Nothing in this Plan shall be deemed to give any director, officer or employee
of, or advisor or consultant to, the Corporation or any Parent or Subsidiary,
or such person's legal representatives or assigns, or any other person or
entity claiming under or through such person, any contract or other right to
participate in the benefits of this Plan. Nothing in this Plan shall be
construed as constituting a commitment, guarantee, agreement or understanding
of any kind or nature that the Corporation or any Parent or Subsidiary shall
continue to employ, retain or engage any individual (whether or not a
Participant). This Plan shall not affect in any way the right of the
Corporation and any Parent or Subsidiary to terminate the employment or
engagement of any individual (whether or not a Participant) at any time and
for any reason whatsoever and to







remove any individual (whether or not a Participant) from any position as a
director or officer. No change of a Participant's duties as an employee of the
Corporation or any Parent or Subsidiary shall result in a modification of the
terms of any rights of such Participant under this Plan or any Stock Option
Agreement executed by such Participant.

9. CHANGES IN CAPITAL STRUCTURE.

Subject to any required action by the stockholders of the Corporation and the
provisions of the General Corporation Law of the State of Delaware, the number
of shares of Incentive Stock represented by the unexercised portion of an
Option or SAR and the number of shares of Incentive Stock which has been
authorized or reserved for issuance hereunder (whether such shares are
unissued, reacquired or subject to an Option or SAR that expired, was
cancelled, surrendered or terminated unexercised as to such shares), as well
as the Exercise Price under the unexercised portion of an Option or SAR, shall
be proportionately adjusted for (a) a division, combination or
reclassification of any of the shares of Common Stock of the Corporation or
(b) a dividend payable in shares of Common Stock of the Corporation.

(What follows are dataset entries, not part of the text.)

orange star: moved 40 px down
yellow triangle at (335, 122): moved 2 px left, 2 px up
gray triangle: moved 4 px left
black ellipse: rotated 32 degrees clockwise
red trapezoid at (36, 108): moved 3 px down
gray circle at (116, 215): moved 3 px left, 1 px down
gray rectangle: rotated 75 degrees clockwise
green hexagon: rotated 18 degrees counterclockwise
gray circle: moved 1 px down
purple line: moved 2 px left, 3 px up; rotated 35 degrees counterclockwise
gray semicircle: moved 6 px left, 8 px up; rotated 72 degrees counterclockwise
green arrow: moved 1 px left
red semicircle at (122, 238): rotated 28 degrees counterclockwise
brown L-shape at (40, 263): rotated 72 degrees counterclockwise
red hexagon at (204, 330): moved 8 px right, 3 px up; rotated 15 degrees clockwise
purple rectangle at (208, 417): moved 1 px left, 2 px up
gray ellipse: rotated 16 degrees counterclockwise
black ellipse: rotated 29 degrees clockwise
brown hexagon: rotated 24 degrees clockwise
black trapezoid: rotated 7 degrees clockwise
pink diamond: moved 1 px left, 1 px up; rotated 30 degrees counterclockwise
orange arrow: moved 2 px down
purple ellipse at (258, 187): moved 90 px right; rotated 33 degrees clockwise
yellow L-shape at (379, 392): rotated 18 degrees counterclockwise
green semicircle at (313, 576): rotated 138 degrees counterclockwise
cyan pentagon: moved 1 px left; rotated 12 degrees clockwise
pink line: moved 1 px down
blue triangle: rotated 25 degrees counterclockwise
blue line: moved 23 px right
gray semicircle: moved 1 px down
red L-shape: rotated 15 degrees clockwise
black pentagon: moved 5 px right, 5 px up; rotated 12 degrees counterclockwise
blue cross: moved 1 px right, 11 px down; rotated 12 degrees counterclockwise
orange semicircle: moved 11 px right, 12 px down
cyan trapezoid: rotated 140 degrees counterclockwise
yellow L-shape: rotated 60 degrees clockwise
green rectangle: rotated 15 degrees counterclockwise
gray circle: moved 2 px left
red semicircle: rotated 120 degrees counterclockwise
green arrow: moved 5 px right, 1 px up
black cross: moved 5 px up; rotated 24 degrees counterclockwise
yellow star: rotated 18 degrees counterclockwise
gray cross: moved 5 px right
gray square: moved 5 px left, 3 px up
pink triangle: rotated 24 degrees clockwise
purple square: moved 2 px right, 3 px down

10. AMENDMENT OR TERMINATION OF PLAN.

Except as otherwise provided herein, this Plan may be amended or terminated in
whole or in part by the Board of Directors (in its sole discretion), but no
such action shall adversely affect or alter any right or obligation with
respect to any Option, SAR or Stock Option Agreement then in effect, except to
the extent that any such action shall be required or desirable (in the opinion
of the Corporation or its counsel) so that any Option intended to qualify as
an ISO complies with the Code or any rule or regulation promulgated or
proposed thereunder.

11. BURDEN AND BENEFIT.

The terms and provisions of this Plan shall be binding upon, and shall inure
to the benefit of, each Participant and such Participant's executors and
administrators, estate, heirs and personal and legal representatives.

12. HEADINGS.

The headings and other captions contained in this Plan are for convenience and
reference only and shall not be used in interpreting, construing or enforcing
any of the provisions of this Plan.

13. INTERPRETATION.

Notwithstanding any provision of this Plan or any provision of any Stock
Option Agreement evidencing an Option that is intended, in whole or in part,
to qualify as an ISO, this Plan and each such Stock Option Agreement are
intended to comply with all requirements for qualification under the Code and
with any rule or regulation promulgated or proposed thereunder, and shall be
interpreted and construed in a manner which is consistent with this Plan and
each such Stock Option Agreement being so qualified. This Plan shall be
governed by, and







construed in accordance with, the substantive laws of the State of Delaware
(other than rules of conflicts-of-law or choice-of-law).